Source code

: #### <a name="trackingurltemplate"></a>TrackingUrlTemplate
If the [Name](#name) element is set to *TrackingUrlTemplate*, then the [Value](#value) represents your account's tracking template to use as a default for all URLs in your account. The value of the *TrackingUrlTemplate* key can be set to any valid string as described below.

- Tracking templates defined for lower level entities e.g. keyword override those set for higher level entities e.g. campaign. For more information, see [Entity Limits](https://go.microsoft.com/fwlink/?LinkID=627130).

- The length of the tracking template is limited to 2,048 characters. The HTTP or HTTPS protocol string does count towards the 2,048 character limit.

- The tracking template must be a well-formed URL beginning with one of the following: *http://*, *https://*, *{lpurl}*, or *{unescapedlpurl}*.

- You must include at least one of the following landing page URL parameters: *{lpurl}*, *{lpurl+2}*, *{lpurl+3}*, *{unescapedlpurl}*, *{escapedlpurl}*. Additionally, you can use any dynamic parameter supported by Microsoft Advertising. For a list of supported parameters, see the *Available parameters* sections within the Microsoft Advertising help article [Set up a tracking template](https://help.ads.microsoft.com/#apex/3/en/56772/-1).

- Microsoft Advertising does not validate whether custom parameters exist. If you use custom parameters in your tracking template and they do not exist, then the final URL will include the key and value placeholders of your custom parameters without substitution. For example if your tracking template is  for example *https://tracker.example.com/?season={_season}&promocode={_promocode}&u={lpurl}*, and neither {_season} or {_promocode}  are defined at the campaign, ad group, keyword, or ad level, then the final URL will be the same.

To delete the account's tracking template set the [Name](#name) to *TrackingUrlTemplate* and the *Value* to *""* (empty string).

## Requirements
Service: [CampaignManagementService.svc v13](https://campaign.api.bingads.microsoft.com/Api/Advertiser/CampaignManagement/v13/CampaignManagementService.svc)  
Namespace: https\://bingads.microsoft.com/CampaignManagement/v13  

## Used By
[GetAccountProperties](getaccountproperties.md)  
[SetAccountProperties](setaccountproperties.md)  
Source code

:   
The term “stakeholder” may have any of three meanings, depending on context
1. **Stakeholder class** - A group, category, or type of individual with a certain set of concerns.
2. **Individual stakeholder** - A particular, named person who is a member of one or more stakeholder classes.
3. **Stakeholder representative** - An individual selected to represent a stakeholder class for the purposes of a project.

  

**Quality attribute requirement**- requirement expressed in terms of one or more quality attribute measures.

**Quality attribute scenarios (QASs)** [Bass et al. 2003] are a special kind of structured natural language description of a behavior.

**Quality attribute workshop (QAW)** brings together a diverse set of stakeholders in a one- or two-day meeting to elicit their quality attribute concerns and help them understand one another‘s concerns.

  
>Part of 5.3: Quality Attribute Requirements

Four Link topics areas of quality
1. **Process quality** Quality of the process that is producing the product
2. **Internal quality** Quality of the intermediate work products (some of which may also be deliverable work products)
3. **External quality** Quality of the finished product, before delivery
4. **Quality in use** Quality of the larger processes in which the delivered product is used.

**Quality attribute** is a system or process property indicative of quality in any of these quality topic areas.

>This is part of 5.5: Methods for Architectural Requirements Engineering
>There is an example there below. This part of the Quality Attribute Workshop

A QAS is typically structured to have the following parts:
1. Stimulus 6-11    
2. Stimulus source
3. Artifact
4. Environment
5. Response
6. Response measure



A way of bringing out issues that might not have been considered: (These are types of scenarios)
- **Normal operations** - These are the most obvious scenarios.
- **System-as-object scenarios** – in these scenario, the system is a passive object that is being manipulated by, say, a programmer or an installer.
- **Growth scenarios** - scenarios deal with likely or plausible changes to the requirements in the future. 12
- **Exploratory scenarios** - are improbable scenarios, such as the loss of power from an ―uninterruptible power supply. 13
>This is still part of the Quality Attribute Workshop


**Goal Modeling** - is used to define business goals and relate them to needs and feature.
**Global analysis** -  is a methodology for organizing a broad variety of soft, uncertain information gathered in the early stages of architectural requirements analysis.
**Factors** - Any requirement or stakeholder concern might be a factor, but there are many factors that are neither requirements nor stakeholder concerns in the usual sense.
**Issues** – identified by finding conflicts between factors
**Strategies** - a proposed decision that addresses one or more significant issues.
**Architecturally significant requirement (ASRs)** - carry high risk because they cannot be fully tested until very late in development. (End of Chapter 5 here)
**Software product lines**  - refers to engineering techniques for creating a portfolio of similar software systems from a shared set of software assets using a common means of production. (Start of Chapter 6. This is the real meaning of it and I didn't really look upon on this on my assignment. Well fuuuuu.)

◆ ◆ ◆ ◆ ◆

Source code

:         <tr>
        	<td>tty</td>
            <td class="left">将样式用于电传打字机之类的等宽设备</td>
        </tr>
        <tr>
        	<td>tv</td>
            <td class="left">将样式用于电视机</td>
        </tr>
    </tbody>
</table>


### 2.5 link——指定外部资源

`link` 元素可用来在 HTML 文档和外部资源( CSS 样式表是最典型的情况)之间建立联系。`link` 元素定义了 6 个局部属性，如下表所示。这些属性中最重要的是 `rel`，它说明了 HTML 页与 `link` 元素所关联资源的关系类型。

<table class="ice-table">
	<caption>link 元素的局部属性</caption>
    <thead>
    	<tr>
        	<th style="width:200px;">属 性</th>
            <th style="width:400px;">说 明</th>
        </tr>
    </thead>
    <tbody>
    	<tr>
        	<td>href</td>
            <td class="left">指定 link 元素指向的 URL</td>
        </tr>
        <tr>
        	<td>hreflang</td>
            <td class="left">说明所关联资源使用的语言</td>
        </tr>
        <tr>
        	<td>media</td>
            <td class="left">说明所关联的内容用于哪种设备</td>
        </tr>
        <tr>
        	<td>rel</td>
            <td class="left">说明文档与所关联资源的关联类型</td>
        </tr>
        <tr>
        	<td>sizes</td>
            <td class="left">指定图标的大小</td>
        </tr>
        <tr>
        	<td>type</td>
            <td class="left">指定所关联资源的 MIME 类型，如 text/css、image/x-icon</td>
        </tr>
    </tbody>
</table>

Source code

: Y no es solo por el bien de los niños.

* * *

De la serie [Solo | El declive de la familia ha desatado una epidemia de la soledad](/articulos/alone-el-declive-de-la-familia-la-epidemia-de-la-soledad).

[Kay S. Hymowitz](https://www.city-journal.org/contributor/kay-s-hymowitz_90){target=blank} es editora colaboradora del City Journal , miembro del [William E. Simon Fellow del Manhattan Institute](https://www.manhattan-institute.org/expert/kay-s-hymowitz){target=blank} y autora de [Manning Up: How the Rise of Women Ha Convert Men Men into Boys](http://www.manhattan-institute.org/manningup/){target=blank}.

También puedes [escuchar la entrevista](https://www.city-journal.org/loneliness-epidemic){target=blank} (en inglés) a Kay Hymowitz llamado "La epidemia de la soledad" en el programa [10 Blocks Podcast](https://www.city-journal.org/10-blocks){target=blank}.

◆ ◆ ◆ ◆ ◆

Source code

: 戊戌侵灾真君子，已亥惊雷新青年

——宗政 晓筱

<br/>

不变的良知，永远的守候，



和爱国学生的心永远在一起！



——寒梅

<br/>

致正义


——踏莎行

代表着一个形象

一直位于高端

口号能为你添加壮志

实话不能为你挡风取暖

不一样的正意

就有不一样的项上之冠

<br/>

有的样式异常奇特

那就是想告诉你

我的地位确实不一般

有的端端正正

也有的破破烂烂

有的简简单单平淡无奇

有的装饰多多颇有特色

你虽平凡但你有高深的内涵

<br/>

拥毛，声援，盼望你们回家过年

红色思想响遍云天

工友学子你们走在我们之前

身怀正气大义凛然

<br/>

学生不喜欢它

◆ ◆ ◆ ◆ ◆

• **WHAT THE TASK REQUIRES**: Repeat word for word the lines above that run from the line containing "3. Artifact" through the line containing "needs and feature.", both ends included, and nothing else.

• **YOUR SOLUTION**:
3. Artifact
4. Environment
5. Response
6. Response measure



A way of bringing out issues that might not have been considered: (These are types of scenarios)
- **Normal operations** - These are the most obvious scenarios.
- **System-as-object scenarios** – in these scenario, the system is a passive object that is being manipulated by, say, a programmer or an installer.
- **Growth scenarios** - scenarios deal with likely or plausible changes to the requirements in the future. 12
- **Exploratory scenarios** - are improbable scenarios, such as the loss of power from an ―uninterruptible power supply. 13
>This is still part of the Quality Attribute Workshop


**Goal Modeling** - is used to define business goals and relate them to needs and feature.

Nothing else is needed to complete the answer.